# Page extract
● ● ● ● ●
Gotta be a special place in he!! for someone who would steal archive material.
Neat old photograph, I like it !!!
Great pic.
I like that big scale too.
I see the work station surface has rounded corners which makes a lot of sense. Coins like to stay put or hide in square corners.
"If I say something in the woods and my wife isn't there to hear it.....am I still wrong?"
My Washington Quarter Registry set...in progress
Great photograph.....such a shame about the missing volumes of pictures....probably in some attic somewhere or tossed in the garbage when cleaning a basement. Cheers, RickO
Nice windows for a "basement." I presume this was the ground level and the "first floor" was one flight up?
Are these new coins, or old coins sent back to the Mint for sorting into "melt em!" and "good enough to reissue" piles?
Edit: You are correct. I just looked at the building.
A "basement" was any part of a building that was at least partially excavated. The New Orleans Mint had a "basement" although it was almost entirely above local ground level.
Treasury clerks and workers sorted through coins shipped from sub-treasuries (not 'basement' treasuries...) and removed fakes, mutilated and foreign coins. These were debited against the sub-treasury deposit which was then debited to the individual banks who made the original deposit. Gold coins received preferential treatment, then silver and finally minor. The whole process could take months. The same procedure was observed at Federal Reserve Banks when they replaced sub-treasuries.
Seems antiquated for only 8 years ago.
Can you just imagine what could have been in those bags?
At the time there was a lot of public concern about "dirty money." Treasury began washing bank notes and many large banks and high-end hotels actually washed their coins before using them. (There is a "Dirty Jobs" episode about coin washing at the St. Regis hotel in San Francisco. "Washing" was more like scouring and buffing than removing dirt....Someone posted about it, I think.) There are several letters in Mint archives about banks paying long-distance transportation for shiny new coins for their clients, and then there was the Christmas New Year demand also.
● ● ● ● ●
# Entries provided
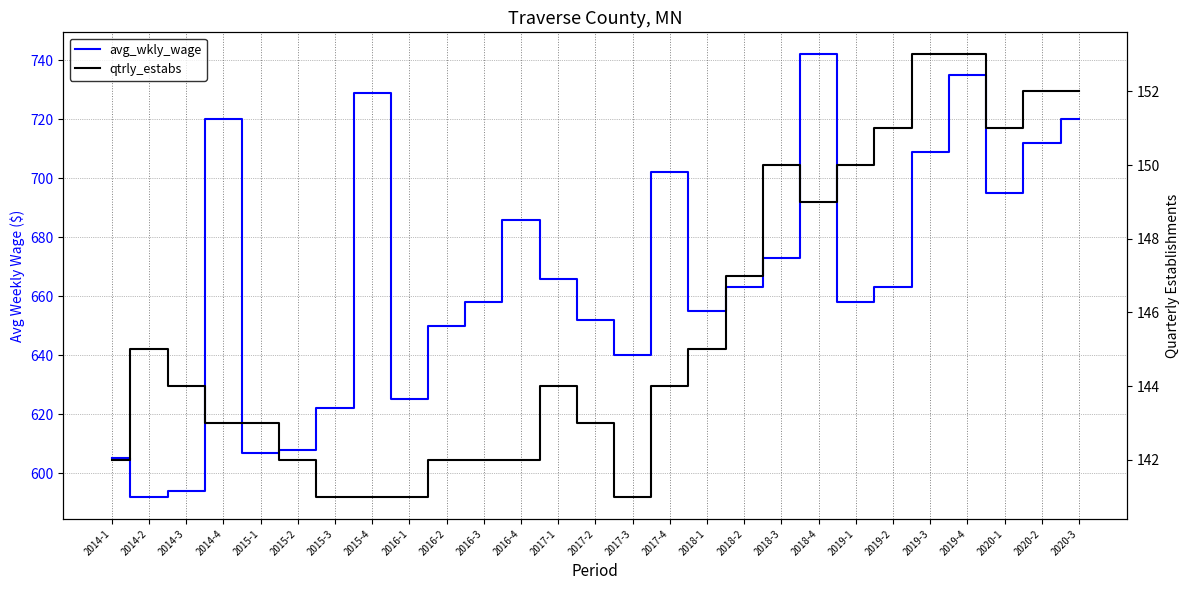

What is the sum of the qtrly_estabs values at 2020-2 and 2019-3?

305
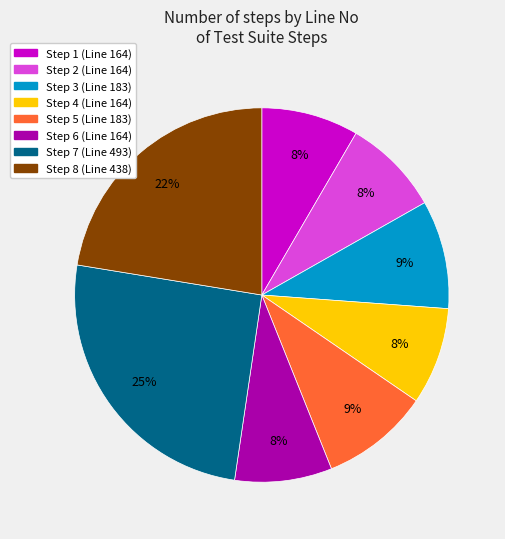

To the nearest percent, what is the average slice percentage?

12%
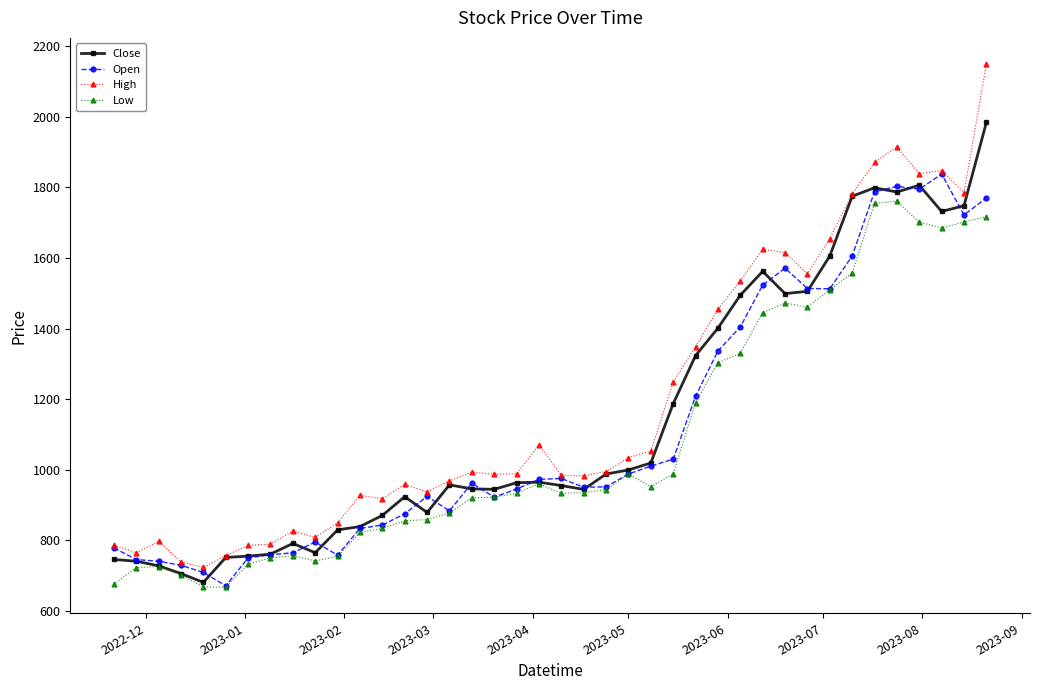

Count the number of categories in the chart.

40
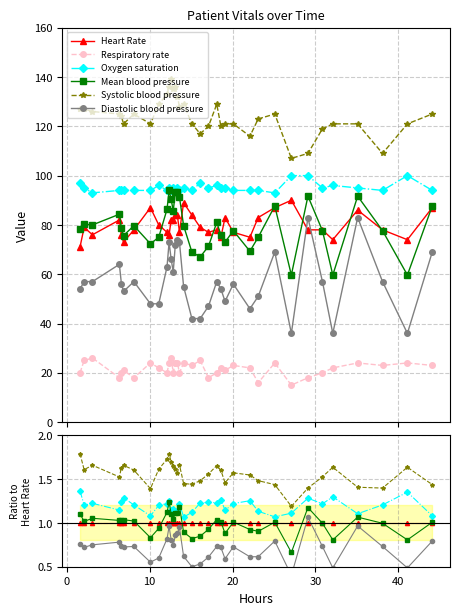

Is it true that Diastolic blood pressure equals 1.3 at 12?

False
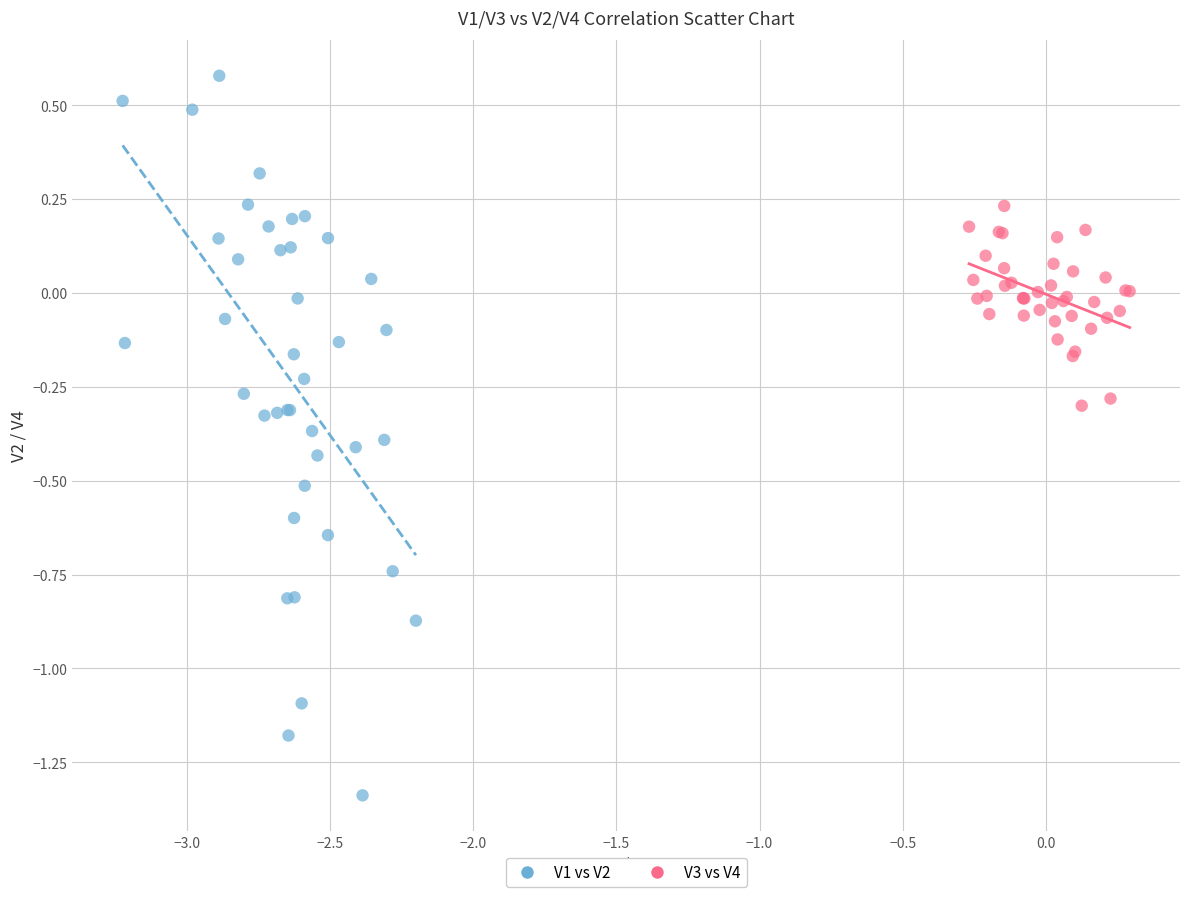

Which series reaches the maximum Y coordinate?

V1 vs V2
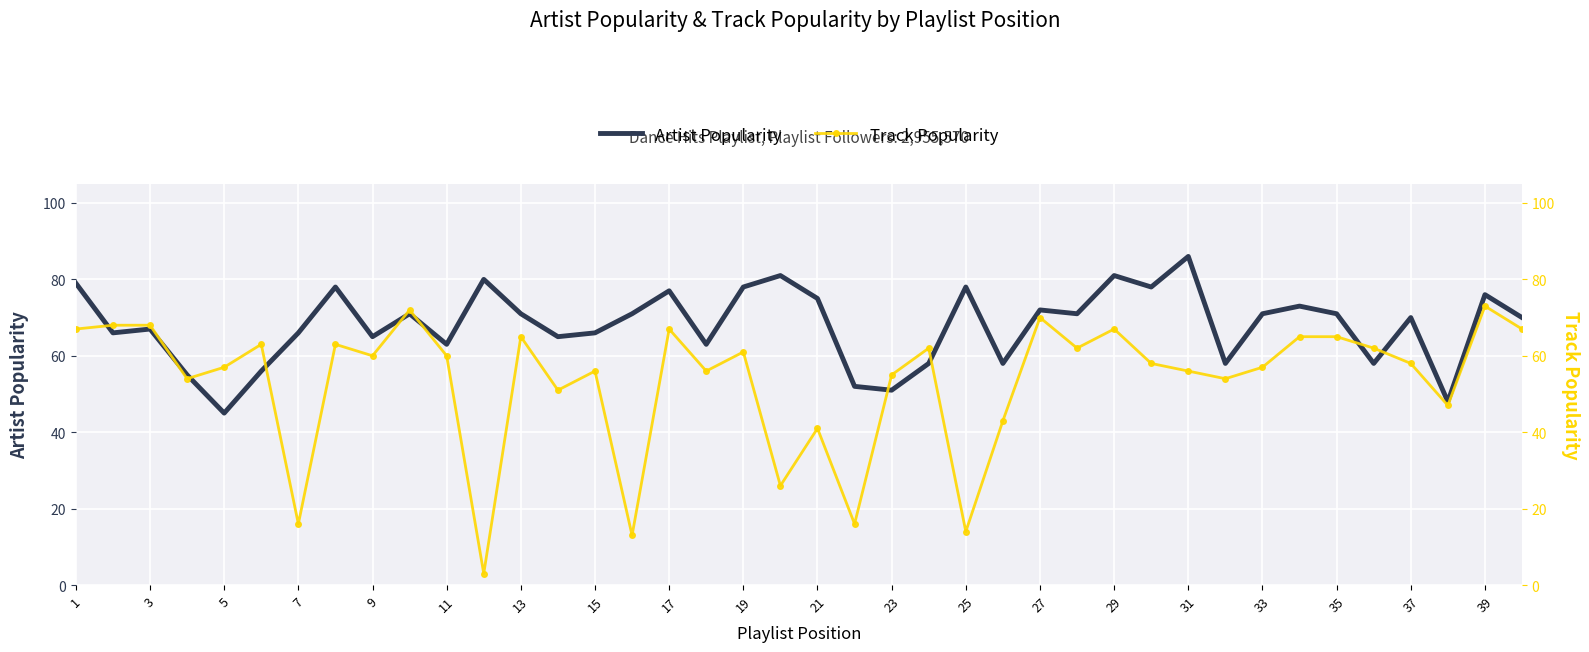

True or false: Artist Popularity has a value of 71 at 33.

True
● ● ● ● ●
Repeat word for word the part of the coin forum thread that begins at the words "I like that" and stops after "at the building.". The lines after the forum thread come from a separate source.

I like that big scale too.
I see the work station surface has rounded corners which makes a lot of sense. Coins like to stay put or hide in square corners.
"If I say something in the woods and my wife isn't there to hear it.....am I still wrong?"
My Washington Quarter Registry set...in progress
Great photograph.....such a shame about the missing volumes of pictures....probably in some attic somewhere or tossed in the garbage when cleaning a basement. Cheers, RickO
Nice windows for a "basement." I presume this was the ground level and the "first floor" was one flight up?
Are these new coins, or old coins sent back to the Mint for sorting into "melt em!" and "good enough to reissue" piles?
Edit: You are correct. I just looked at the building.